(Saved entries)
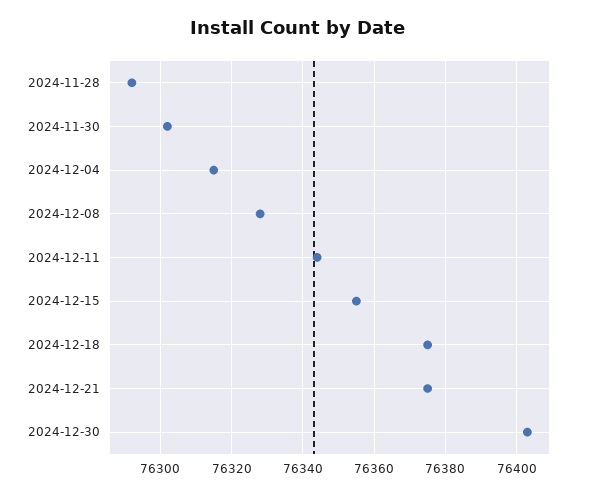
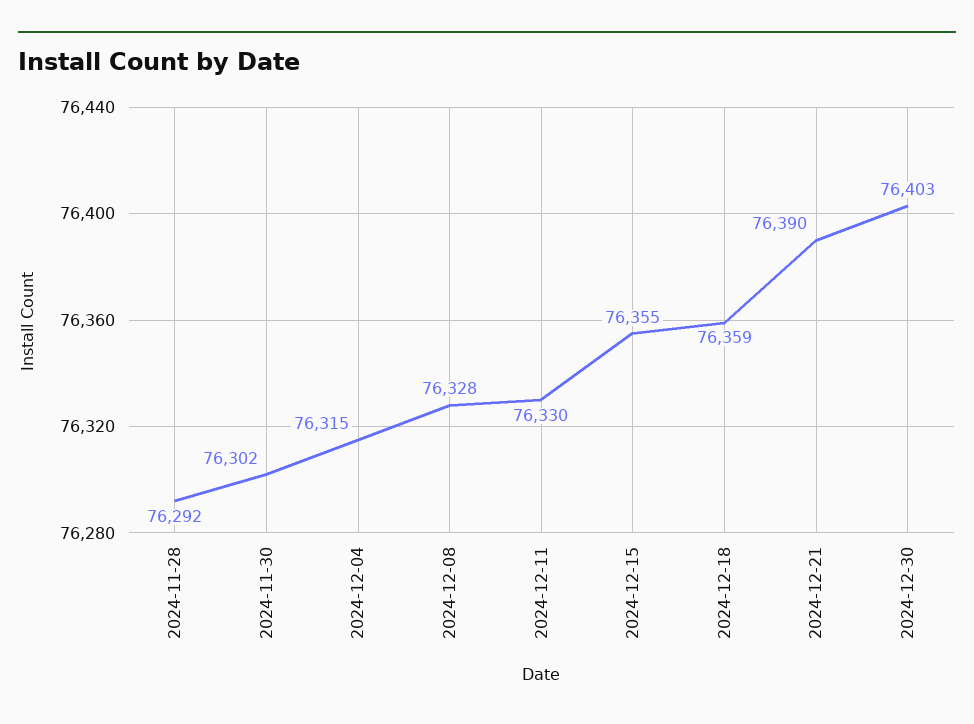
  {
    "2024-11-28": 76292,
    "2024-11-30": 76302,
    "2024-12-04": 76315,
    "2024-12-08": 76328,
-   "2024-12-11": 76345,
+   "2024-12-11": 76330,
    "2024-12-15": 76355,
-   "2024-12-18": 76375,
+   "2024-12-18": 76359,
-   "2024-12-21": 76375,
+   "2024-12-21": 76390,
    "2024-12-30": 76403
  }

▶ **Problem statement**
In your copy, include no pictures; print every line above exactly.

▶ **Worked solution**
  {
    "2024-11-28": 76292,
    "2024-11-30": 76302,
    "2024-12-04": 76315,
    "2024-12-08": 76328,
-   "2024-12-11": 76345,
+   "2024-12-11": 76330,
    "2024-12-15": 76355,
-   "2024-12-18": 76375,
+   "2024-12-18": 76359,
-   "2024-12-21": 76375,
+   "2024-12-21": 76390,
    "2024-12-30": 76403
  }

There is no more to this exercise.